Taipei Mayor Ko Wen-je’s (柯文哲) election campaign office yesterday said baseless accusations should not be made for electoral gains and asked US author Ethan Gutmann to explain why he changed his attitude about accusations that Ko was involved in organ harvesting in China.
The office made the remarks after a news conference in Taipei yesterday, when Gutmann answered questions about his 2014 book The Slaughter: Mass Killings, Organ Harvesting, and China’s Secret Solution to Its Dissident Problem in which Ko was one of the interviewees.
Wu Hsiang-hui (吳祥輝), a political pundit and owner of Butterfly Orchid Cultural Creativity who plans to publish a Chinese-language version of the book, on Sept. 3 took out a full-page ad in the Chinese-language Liberty Times (the Taipei Times’ sister newspaper) featuring excerpts from the book and claimed that Ko knew that many organs transplanted in China came from Falun Gong members.
Photo: Huang Yao-cheng, Taipei Times
Ko the same day said that Gutmann had already clarified in a written statement in 2014 that Ko was not acting as an “organ broker” or was in any way involved with purchasing organs.
Wu on Sept. 4 said that he believes what Gutmann wrote was the truth, adding that he would sue Ko for damaging his reputation.
After several people commented on Gutmann’s Facebook page, the author shared a link to a 2014 video, in which he explains his interviews and e-mail correspondence with Ko.
“In my book, I do not describe Dr Ko as an organ broker.
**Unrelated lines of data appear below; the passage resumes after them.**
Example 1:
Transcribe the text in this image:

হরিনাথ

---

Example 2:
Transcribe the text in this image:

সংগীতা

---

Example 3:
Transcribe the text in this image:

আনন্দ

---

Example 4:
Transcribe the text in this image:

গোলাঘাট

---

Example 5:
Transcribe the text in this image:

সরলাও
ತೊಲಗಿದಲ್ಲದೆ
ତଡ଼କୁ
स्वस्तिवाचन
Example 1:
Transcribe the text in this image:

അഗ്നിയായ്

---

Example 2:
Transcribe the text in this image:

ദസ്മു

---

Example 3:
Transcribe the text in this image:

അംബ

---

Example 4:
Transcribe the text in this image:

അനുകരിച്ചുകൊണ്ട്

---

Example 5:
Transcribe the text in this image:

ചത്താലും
I described him as a man of singular courage,” Gutmann said in the video, adding that Ko has created an electronic form that would identify the source of every organ and if Chinese doctors were required to use it, it would make the process transparent and hold doctors accountable.
However, in yesterday’s news conference, Gutmann was asked if he had changed his mind about Ko and answered “yes” when he was asked whether he thought Ko was a liar.
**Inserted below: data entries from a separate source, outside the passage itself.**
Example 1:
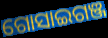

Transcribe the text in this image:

ଗୋସାଇଗଞ୍ଜ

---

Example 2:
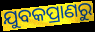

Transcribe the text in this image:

ଯୁବକପ୍ରାଣରୁ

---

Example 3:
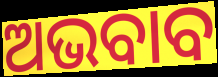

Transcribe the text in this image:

ଅଭବାବ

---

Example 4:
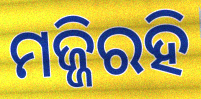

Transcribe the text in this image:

ମଜ୍ଜିରହି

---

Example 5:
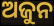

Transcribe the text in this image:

ଅଜୁନ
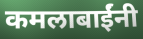
कमलाबाईंनी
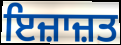
ਇਜ਼ਾਜ਼ਤ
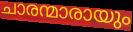
ചാരന്മാരായും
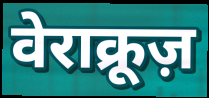
वेराक्रूज़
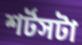
শর্টসটা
Gutmann showed a group photograph of Ko attending a conference on Extracorporeal Membrane Oxygenation training in China and said Ko had told him he knew about organ harvesting of Falun Gong members in 2005, but he had discovered that the conference took place only three months before he interviewed Ko.
“Dr Ko did not say explicitly [in the interview] what he did in the mainland,” Gutmann said, adding that Ko did not tell him whether he was making money or arranging for patients to receive organ transplants in China.
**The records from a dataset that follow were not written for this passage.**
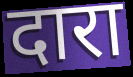
दारा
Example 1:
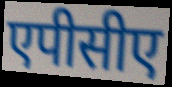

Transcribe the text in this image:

एपीसीए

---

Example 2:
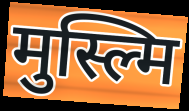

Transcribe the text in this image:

मुस्ल्मि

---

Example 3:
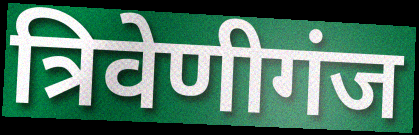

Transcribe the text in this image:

त्रिवेणीगंज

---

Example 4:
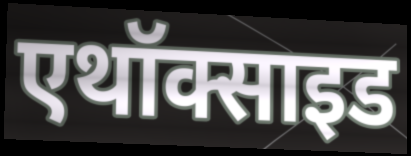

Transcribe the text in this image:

एथॉक्साइड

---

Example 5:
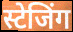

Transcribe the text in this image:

स्टेजिंग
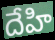
దేహి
The best description he could come up with is that Ko was a “middleman,” Gutmann added.
“Ko was a potential conduit to Taiwanese patients,” he said, adding that this created a “perverse incentive” to harvest the organs of Falun Gong members.
Ko’s campaign office said Ko was working at National Taiwan University’s Intensive Care Unit at the time and did not see outpatients, adding that organ transplants must be conducted by a medical team, not a single doctor.
It also criticized those who are using the issue to hurt the medical community for electoral gain.